The Ukraine war is a historic event. From the perspective of democratic states, its immediate and short-term physical and human phenomena are shocking and infuriating, but in the long term, its consequences for our consciousness promise improved chances for a better future for those who chose a life of freedom and are willing to defend it. This is a wake-up call for those who have grown addicted to illusions of a world of peace that absolves democracies of the need to fight and deter their enemies through forceful means.
Putin and his apologists in the West argue his determination to bend Ukraine to his will stems from his concerns over the North Atlantic Treaty Organization’s eastward expansion. There is a kernel of truth to this argument: Russia has authentic concerns anchored in historic traumas from French military leader Napoleon Bonaparte and Nazi leader Adolf Hitler. The West did indeed take advantage of its weakness following the Soviet Union’s collapse to bring former Warsaw Pact signatories into its strategic alliance. Putin in 2008 invaded Georgia, thwarting attempts to bring that country into NATO. The nature and timing of Russia’s Ukraine invasion reveal the principal motivation to be far different this time around and anchored in the nature of the Moscow regime and assumptions concerning American and European weakness.
Putin’s regime reflects the willingness of broad circles in Russian society to accept a backward quality of life, deep corruption in the political and economic mechanisms, and a questionable future for the next generation to restore Russia’s imperial greatness. They are repeating the combination of a large and powerful military and a backward economy and societal neglect that ate away at Soviet soil. Putin was horrified when millions of Slavs with deep, historical ties to Russia preferred a president who promised them a better life and Western-style freedoms to a Russian puppet in 2014. The election of political novice Volodymyr Zelensyy to the role of president served as proof of the stability of this shift.
Putin understood the subversive message to his regime as soon as it appeared: If the quasi-Russians in Kyiv succeeded, their brethren in Moscow could also prefer freedom and quality of life to questionable grandiose visions. It is not by chance then that Putin acted to stop this trend in the years 2014 and 2022. Immediately following Kyiv’s shift toward the West, the Russian president set out to conquer the Crimean Peninsula and spark a civil war in Ukraine through the use of militias in Russian-populated districts. By that time, he was aware of the depth of then-US President Barack Obama’s strategic flaccidity after the American leader, a few months prior, avoided following through with his warnings to act should Syria cross a “red line” and use chemical weapons, leaving Russia as the determining power.
In 2022, there once again resides in the White House a president – and a former vice president to Obama – who has proven his weakness in capitulating to Iran’s dictates. In Europe, Putin observed a spiritual weakening that bordered on the suicidal in Germany, Europe’s strongest country, under former Chancellor Angela Merkel. Berlin had acquired a reputation for right-wing attacks and made disastrous decisions identified with the far-Left: opening its gates to mass immigration from a population with very low chances of integration and increasing its reckless dependence on Russian gas at the expense of Ukraine and Poland’s vital interests.

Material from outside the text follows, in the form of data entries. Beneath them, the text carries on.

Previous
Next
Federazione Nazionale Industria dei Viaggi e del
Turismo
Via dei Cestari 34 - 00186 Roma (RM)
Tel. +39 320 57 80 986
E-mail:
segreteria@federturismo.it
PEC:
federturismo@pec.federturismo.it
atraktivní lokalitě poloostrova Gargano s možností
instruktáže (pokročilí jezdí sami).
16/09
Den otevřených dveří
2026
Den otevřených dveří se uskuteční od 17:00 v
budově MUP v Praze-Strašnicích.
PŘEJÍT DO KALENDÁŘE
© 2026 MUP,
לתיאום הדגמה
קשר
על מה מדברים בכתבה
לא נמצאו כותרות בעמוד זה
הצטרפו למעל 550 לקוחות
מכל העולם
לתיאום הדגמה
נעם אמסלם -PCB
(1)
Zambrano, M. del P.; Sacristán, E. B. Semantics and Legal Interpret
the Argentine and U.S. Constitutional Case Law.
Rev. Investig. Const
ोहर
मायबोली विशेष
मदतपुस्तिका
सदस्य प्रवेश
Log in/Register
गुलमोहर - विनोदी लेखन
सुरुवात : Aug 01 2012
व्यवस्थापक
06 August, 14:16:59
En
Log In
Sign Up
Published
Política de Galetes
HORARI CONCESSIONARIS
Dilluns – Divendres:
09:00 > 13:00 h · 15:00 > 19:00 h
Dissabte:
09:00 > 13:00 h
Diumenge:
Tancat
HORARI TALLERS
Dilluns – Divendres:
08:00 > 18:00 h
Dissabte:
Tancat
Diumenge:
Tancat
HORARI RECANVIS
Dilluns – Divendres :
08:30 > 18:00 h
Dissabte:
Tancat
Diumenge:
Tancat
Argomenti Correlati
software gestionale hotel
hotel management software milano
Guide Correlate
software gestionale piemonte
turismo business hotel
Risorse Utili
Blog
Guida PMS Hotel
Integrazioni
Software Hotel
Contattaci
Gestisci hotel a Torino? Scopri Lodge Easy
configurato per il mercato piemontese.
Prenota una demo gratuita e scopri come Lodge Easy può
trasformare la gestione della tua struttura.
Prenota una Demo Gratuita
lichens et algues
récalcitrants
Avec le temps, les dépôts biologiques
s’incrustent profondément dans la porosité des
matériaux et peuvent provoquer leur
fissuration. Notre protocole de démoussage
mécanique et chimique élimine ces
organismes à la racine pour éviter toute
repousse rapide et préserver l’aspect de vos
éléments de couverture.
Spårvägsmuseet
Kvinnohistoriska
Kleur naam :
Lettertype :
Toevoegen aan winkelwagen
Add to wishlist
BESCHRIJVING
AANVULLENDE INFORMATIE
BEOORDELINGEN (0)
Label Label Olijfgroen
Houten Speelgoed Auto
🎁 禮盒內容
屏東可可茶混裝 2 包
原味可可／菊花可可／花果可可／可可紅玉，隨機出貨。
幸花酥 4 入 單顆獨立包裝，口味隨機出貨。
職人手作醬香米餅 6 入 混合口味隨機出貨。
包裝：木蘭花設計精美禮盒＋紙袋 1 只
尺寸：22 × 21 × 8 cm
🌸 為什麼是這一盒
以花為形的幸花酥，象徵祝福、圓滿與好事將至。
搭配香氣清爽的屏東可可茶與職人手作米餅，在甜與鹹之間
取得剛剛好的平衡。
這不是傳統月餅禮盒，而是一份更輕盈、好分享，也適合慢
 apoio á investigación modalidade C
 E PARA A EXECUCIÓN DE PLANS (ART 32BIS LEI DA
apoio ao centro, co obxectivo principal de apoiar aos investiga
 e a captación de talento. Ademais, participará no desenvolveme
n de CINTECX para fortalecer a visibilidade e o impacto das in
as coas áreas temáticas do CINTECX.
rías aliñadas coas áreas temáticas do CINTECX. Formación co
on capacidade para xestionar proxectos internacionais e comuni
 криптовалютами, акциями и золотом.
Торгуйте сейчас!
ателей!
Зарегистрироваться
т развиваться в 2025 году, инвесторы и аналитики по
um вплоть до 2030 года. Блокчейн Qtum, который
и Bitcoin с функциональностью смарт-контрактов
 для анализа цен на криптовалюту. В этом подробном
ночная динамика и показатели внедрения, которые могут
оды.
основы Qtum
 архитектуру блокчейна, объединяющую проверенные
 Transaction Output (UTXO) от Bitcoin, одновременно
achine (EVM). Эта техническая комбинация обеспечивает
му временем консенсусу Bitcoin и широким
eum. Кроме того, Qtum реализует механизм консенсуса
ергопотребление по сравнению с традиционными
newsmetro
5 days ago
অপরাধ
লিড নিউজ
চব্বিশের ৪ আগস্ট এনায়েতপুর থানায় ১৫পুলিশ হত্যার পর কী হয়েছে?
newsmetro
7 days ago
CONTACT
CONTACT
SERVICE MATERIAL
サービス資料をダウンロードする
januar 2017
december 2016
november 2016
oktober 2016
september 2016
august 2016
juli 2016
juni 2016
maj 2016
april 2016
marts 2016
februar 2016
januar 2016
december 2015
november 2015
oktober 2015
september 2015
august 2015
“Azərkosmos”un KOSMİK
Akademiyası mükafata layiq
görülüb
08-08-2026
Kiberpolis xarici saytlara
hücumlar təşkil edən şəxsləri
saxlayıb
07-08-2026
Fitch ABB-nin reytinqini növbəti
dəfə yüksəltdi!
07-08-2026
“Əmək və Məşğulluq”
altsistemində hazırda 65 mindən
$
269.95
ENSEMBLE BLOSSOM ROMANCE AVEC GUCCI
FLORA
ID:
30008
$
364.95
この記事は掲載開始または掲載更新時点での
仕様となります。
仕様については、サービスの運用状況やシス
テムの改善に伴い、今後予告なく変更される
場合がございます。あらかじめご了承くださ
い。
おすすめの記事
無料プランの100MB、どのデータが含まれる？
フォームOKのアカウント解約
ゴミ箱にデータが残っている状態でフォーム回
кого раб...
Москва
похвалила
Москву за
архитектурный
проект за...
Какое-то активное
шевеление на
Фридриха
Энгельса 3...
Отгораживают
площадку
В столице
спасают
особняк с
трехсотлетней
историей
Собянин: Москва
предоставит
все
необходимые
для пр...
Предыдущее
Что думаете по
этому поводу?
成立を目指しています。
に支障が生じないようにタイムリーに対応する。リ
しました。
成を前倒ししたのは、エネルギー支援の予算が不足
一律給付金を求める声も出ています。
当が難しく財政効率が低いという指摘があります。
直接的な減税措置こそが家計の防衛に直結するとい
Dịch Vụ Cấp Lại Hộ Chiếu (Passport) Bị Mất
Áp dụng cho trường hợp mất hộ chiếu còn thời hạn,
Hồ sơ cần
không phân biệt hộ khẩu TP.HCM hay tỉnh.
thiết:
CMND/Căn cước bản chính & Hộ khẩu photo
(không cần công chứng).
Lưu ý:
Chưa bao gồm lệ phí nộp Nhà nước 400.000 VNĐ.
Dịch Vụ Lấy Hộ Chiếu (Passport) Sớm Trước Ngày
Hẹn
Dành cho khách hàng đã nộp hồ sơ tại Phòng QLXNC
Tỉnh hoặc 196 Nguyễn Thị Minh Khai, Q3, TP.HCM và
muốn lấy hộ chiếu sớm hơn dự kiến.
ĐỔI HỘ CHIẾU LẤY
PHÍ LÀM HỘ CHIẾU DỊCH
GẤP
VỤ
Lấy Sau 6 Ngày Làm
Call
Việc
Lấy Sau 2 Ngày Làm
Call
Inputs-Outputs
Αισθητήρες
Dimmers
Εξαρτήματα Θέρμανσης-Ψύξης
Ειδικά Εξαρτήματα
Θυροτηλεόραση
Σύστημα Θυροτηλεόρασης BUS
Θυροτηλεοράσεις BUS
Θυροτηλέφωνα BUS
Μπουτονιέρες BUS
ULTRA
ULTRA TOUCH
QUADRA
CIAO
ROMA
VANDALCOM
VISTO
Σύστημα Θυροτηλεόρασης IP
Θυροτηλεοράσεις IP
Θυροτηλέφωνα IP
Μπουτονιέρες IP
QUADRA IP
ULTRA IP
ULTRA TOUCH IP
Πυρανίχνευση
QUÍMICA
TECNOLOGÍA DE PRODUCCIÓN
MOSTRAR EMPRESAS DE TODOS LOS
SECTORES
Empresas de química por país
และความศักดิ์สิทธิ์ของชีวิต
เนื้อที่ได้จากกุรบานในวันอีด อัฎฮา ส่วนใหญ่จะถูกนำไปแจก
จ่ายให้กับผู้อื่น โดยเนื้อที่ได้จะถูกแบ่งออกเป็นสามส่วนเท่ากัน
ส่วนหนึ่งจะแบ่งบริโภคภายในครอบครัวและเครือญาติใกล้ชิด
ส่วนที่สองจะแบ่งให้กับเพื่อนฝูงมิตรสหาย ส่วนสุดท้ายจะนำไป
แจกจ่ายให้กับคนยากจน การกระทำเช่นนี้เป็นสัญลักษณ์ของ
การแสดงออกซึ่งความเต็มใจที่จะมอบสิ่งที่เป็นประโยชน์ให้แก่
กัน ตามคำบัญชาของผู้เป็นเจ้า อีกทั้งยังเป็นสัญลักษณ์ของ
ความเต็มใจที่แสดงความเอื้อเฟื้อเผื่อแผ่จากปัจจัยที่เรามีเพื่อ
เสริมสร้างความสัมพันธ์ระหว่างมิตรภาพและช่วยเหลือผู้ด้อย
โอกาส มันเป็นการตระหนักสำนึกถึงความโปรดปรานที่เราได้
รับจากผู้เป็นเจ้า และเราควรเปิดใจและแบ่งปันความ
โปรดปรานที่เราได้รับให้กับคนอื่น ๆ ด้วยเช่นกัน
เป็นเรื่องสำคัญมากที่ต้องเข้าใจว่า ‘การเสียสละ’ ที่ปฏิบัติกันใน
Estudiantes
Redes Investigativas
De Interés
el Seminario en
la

Putin’s invasion of Ukraine stems more from concerns it would approach an EU-level quality of life than of it joining NATO. He did this under the justified assumption that the Americans were weak and the Europeans were addicted to Russian gas. His historic mistake lies in the blatant and failing nature of his actions. Thus the debate between the naïve majority in the West that wanted to believe such a war was impossible and the small minority that reasoned only genuine deterrence would prevent a repeat of past wars has been settled at this stage.
The trauma of Nazism was necessary for proponents of the perfect realization of individual liberties to adopt a “defensive democracy.” The trauma of Putin in Ukraine has turned out to be the necessary condition for establishing “defensive peace” in Europe. The more Russia achieves in Kyiv, the more Berlin and Washington lose. At NATO’s new headquarters in Brussels, a large statue of Putin should be erected.